Minister Younger downplays the unconventional oil and gas potential of his province, noting that 125 wells have been drilled with no commercial production, and that there are no applications for hydraulic fracturing currently before the province. He ignores the scientifically-generated resource projections for Nova Scotia, he doesn’t see that similar prospectivity is now being tested and developed in analogous basins in New Brunswick, and he doesn’t understand that exploration in new basins generally takes a lot of drilling (remember how many dry holes were drilled in Alberta before Leduc?).

And why would any company apply to frac a well when fracturing is under a moratorium? Why would any company want to explore in a province where the government arbitrarily shuts down a process that is powering the economies of Western Canada and turning gas markets in North America upside down? Minister Younger calls Nova Scotia an “energy leader,” yet homes and utilities are still burning coal and fuel oil, and substantial sources of renewable energy like tidal power are years away from producing commercially.

The Minister’s ban on hydraulic fracturing guarantees that no company will explore for oil and gas in Nova Scotia, conventional or unconventional.
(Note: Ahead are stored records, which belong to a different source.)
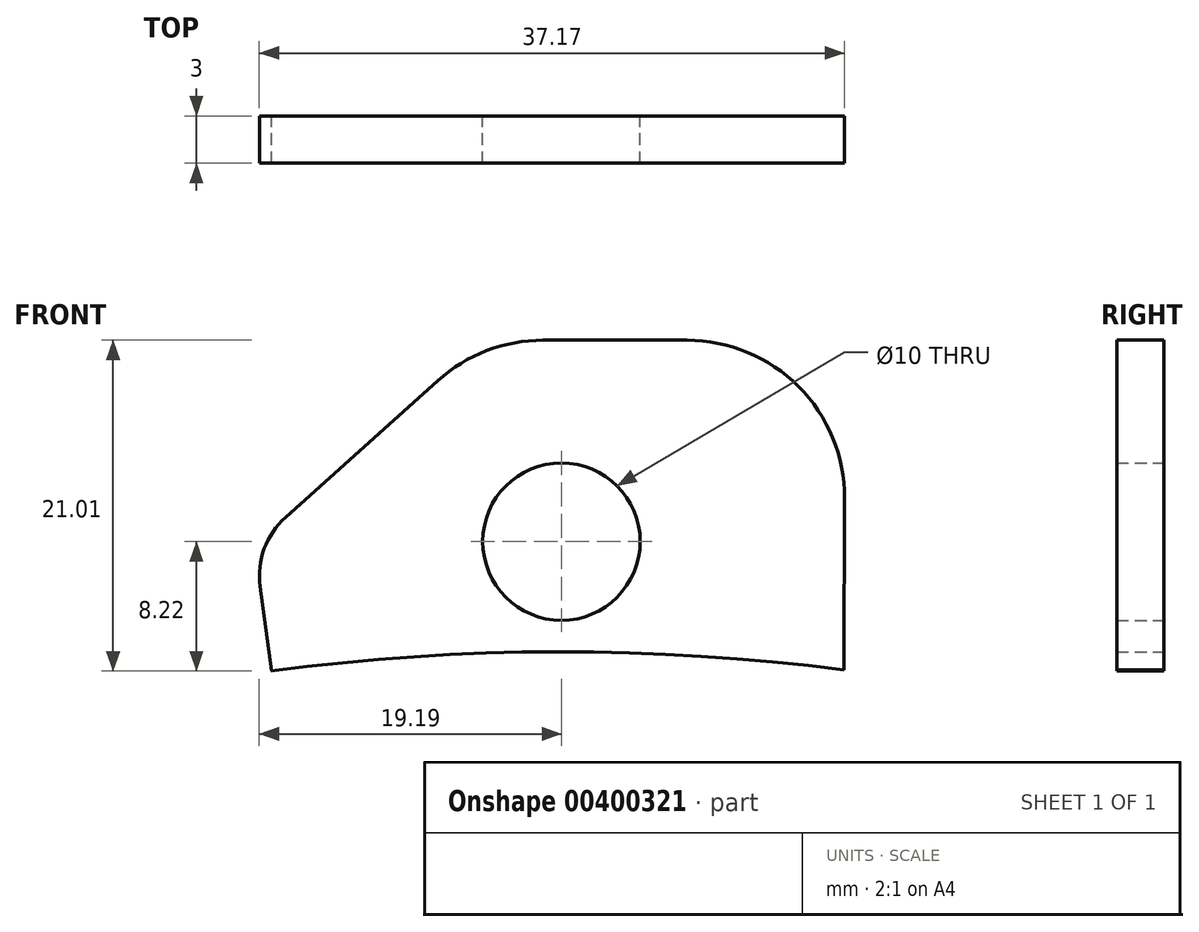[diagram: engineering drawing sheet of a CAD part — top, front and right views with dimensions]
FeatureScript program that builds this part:
annotation { "Feature Type Name" : "Feature", "Feature Type Description" : "" }
export const myFeature = defineFeature(function(context is Context, id is Id, definition is map)
    precondition{}
    {
        {
            var Q0;
            Q0=qCreatedBy(makeId("Front.planeOp"),FACE);
            var sketch = newSketch(context, id + "F0", { "sketchPlane" : qUnion([Q0])});
            skArc(sketch, "E0", {"start": v(17.95, 138.84) * mm, "mid": v(-0.24, 140) * mm, "end": v(-18.43, 138.78) * mm});
            skLineSegment(sketch, "E1", {"start": v(0, 0) * mm, "end": v(0, 164.8) * mm, "construction": true});
            skCircle(sketch, "E2", {"center": v(0, 147) * mm, "radius": 5 * mm});
            skLineSegment(sketch, "E3", {"start": v(-18.43, 138.78) * mm, "end": v(-19.49, 146.78) * mm});
            skLineSegment(sketch, "E4", {"start": v(0, 159.79) * mm, "end": v(18, 159.79) * mm});
            skLineSegment(sketch, "E5", {"start": v(0, 159.79) * mm, "end": v(-5, 159.79) * mm});
            skLineSegment(sketch, "E6", {"start": v(-5, 159.79) * mm, "end": v(-19.49, 146.78) * mm});
            skLineSegment(sketch, "E7", {"start": v(18, 159.79) * mm, "end": v(17.95, 138.84) * mm});
            skSolve(sketch);
        }
        {
            var Q0;
            Q0=makeQuery(id+"F0.imprint","IMPRINT",FACE,{"disambiguationData":[TD([[makeQuery(id+"F0.imprint","IMPRINT",EDGE,{"derivedFrom":sQuery(id+"F0.wireOp",EDGE,"E0")}),-1.0]])]});
            extrude(context, id + "F1", {"entities" : qUnion([Q0]), "depth" : 3 * mm, "offsetDistance" : 25 * mm});
        }
        {
            var Q0;
            Q0=makeQuery(id+"F1.opExtrude","SWEPT_EDGE",EDGE,{"disambiguationData":[OSD([sQuery(id+"F0.wireOp",EDGE,"E4"),sQuery(id+"F0.wireOp",EDGE,"E7")])]});
            var Q1;
            Q1=makeQuery(id+"F1.opExtrude","SWEPT_EDGE",EDGE,{"disambiguationData":[OSD([sQuery(id+"F0.wireOp",EDGE,"E5"),sQuery(id+"F0.wireOp",EDGE,"E6")])]});
            fillet(context, id + "F2", {"entities" : qUnion([Q0, Q1]), "radius" : 10 * mm, "tangentPropagation" : true, "allowEdgeOverflow" : false});
        }
        {
            var Q0;
            Q0=makeQuery(id+"F1.opExtrude","SWEPT_EDGE",EDGE,{"disambiguationData":[OSD([sQuery(id+"F0.wireOp",EDGE,"E3"),sQuery(id+"F0.wireOp",EDGE,"E6")])]});
            fillet(context, id + "F3", {"entities" : qUnion([Q0]), "radius" : 5 * mm, "tangentPropagation" : true, "allowEdgeOverflow" : false});
        }
    });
There will be no research to move the science forward, as recommended in the Report, because no data can be gathered. And take no solace in the Minister’s references to “high-volume” fracs; there are no recognized subdivisions between “low” and “high” volume fracs, and the amount of fluid required to successfully stimulate a reservoir is dictated by the rocks, not by the government.

So what is the future of oil and gas in Nova Scotia?

Nova Scotians will continue to buy oil and gas from other places — places with jobs and vibrant economies arising from unconventional oil and gas production — because their government doesn’t want them to produce it themselves.